This week the Civil Justice Council published its Guidance for the Instruction of Experts in Civil Claims 2014, which will come into force when annexed to Practice Direction 35 of the Civil Procedure Rules this autumn. The Guidance will replace the 2005 Protocol and emphasises the effect of the Jackson Reforms, Mitchell and the new cost budgeting rules on dealings with experts.
While the Guidance does not depart significantly from the 2005 Protocol, it contains some noteworthy additions and reminders, which are important for those acting as experts and those instructing experts to know. The key changes are, in summary, as follows:
1. Expert’s Fees
While the 2005 Protocol stated that contingency fees for experts “must not be offered or accepted” upon the nature of the evidence provided or the outcome of a case, such arrangements are now only “strongly discouraged”. This reflects the changes post Jackson, in which contingency fee agreements became legal in most civil business.
However, quoting Factortame (No 8) (where an agreement to pay an expert accountant 8% “of the final settlement received” was deemed to be champertous and therefore unenforceable), the Guidance makes it clear that “it will be a rare case” where an expert could be instructed under a contingency fee agreement. It would be prudent to wait for precedents to be established before agreeing to settle experts’ remuneration in this manner.
Following the wider use of court budgets and the surrounding case law after Jackson, the Guidance seeks to ensure that an expert is aware of any such budgets by:
- Explaining in their appointment that fees and expenses might be limited as part of any order for budgeted costs; and
- Stating in their instructions whether a budget has been allocated for their fees.

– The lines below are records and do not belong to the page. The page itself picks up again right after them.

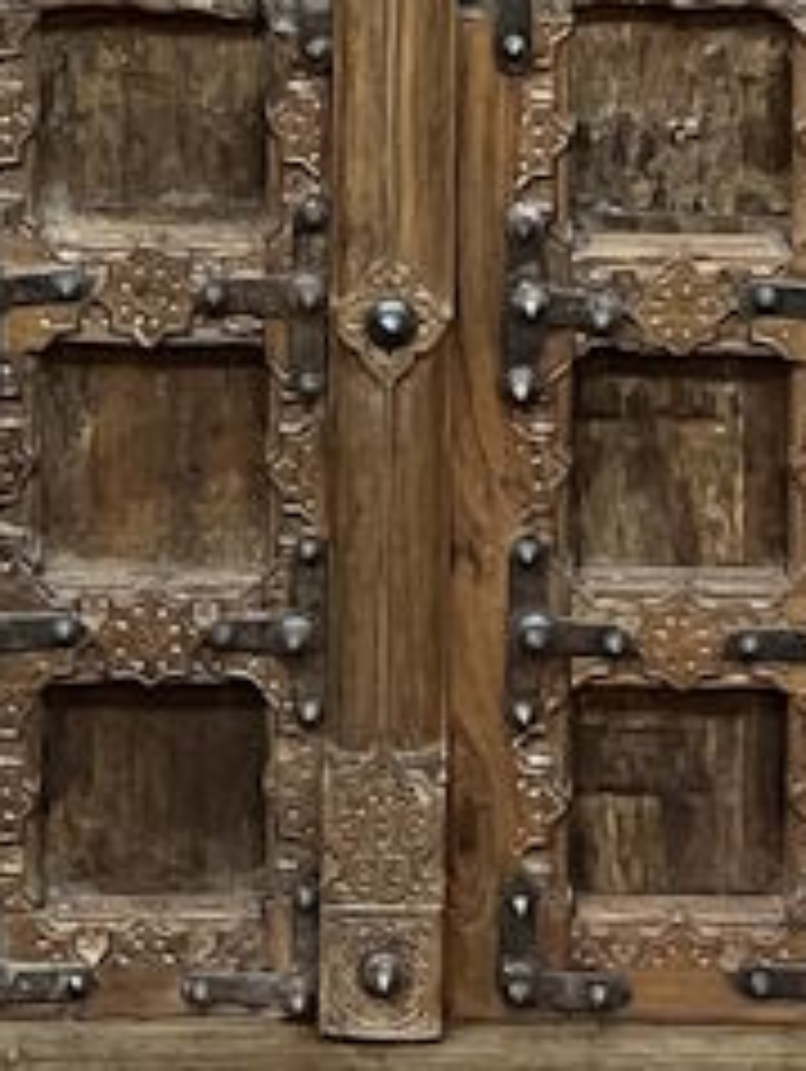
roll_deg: +1.3
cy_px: -1224
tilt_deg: -3.1
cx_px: 545
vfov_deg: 12.7
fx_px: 4060
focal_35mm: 131
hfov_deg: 11.3
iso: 320
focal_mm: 5.7
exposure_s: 1/50
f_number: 1.5
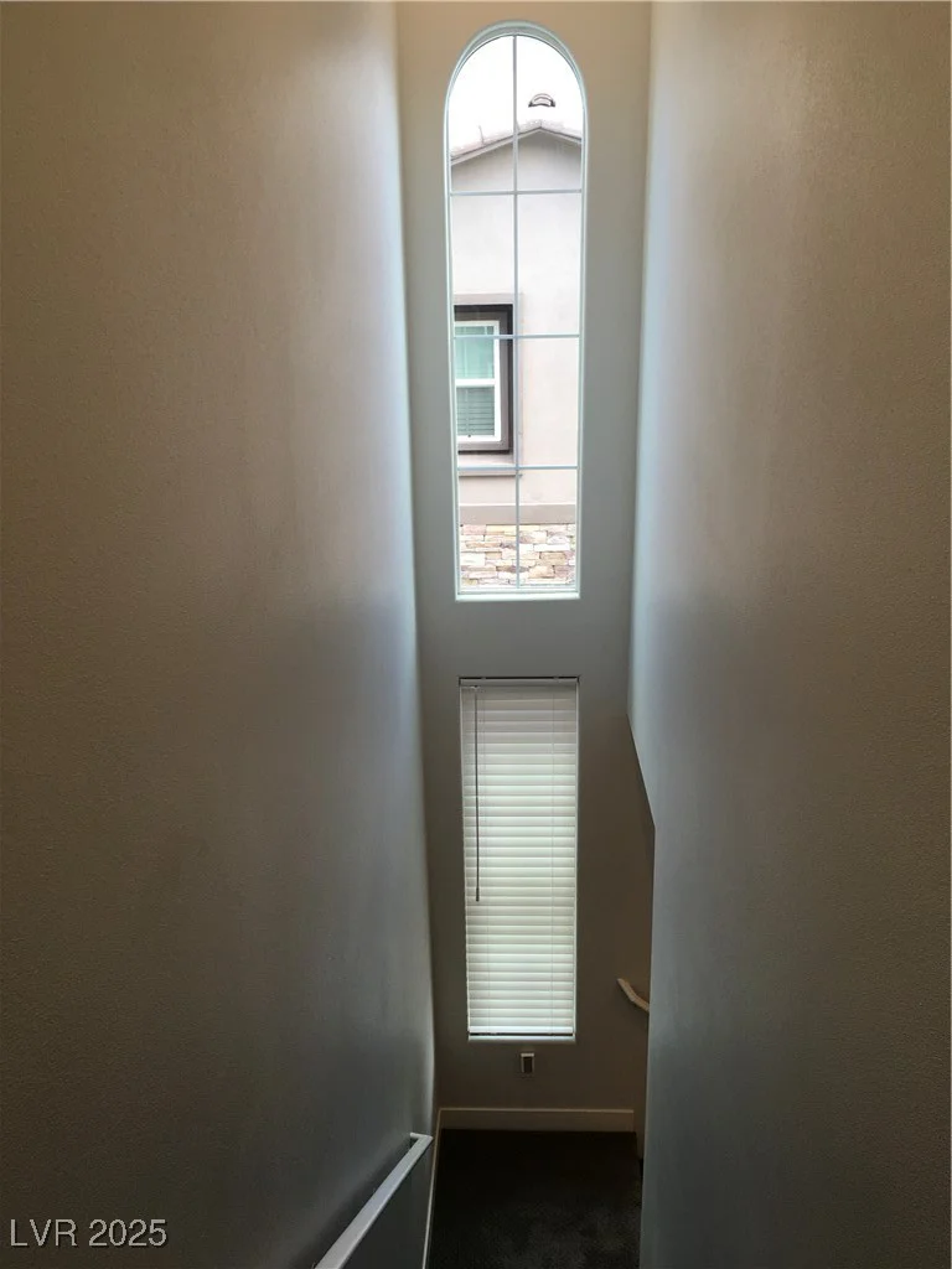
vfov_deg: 61.7
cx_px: 476
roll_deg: +1.0
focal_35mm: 29
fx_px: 1063
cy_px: 634
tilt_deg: -17.5
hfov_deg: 48.2
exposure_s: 1/60
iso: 25
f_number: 2.2
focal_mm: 4.15
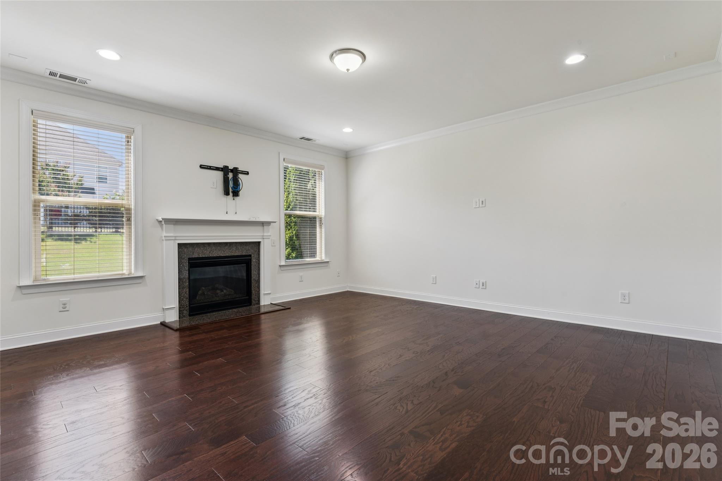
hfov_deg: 94.3
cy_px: 240
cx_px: 361
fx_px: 335
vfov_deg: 71.4
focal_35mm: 17
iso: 100
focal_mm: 16.7
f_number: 13
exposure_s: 1/2.5
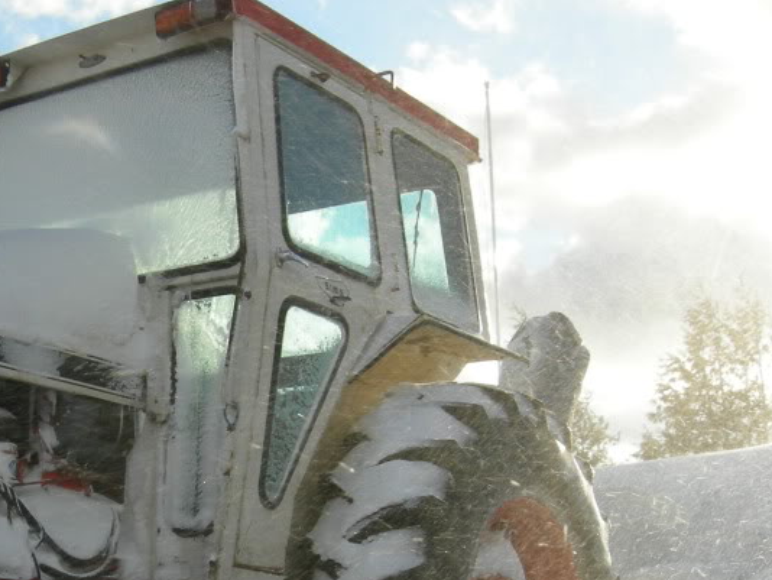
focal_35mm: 69
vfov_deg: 21.1
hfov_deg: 27.2
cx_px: 87
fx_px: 1540
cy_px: 461
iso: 64
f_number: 6
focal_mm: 7.5
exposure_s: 1/212
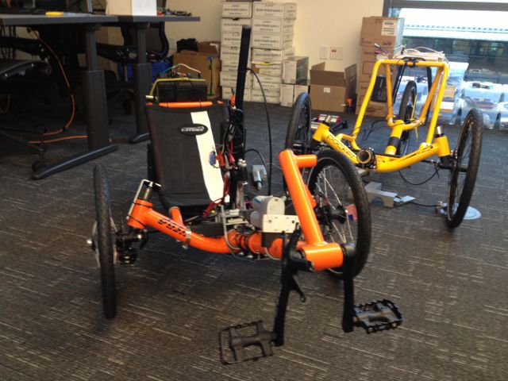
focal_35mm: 35
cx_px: 254
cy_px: 190
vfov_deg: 40.7
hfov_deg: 52.6
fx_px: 514
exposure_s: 1/20
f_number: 2.4
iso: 160
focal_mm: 4.28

3. Concurrent Expert Evidence
The Guidance reminds the reader of the court’s power to order experts of similar disciplines to give their evidence concurrently in a practice known colloquially as “hot-tubbing”, as provided in CPR PD 35. While this procedure is not yet commonplace (at least in domestic court proceedings), it is a reminder to experts to be aware of this practice, and prompts instructing solicitors to bear this in mind when choosing an expert.
4. Relief from Sanctions
In a nod to Mitchell, the concluding section of the Guidance reiterates that sanctions might arise following a failure to comply with the CPR and associated Orders. To ensure that experts are aware of the severity of the new regime, the Guidance explains that court has power to impose cost penalties, rule that an expert’s report and/or oral evidence is inadmissible, or impose criminal sanctions arising from contempt of court or perjury.
While the new Guidance is by no means ground breaking, once in force it should ensure that parties are informed of the impact of recent changes to civil procedure in the hope of avoiding any costly surprises.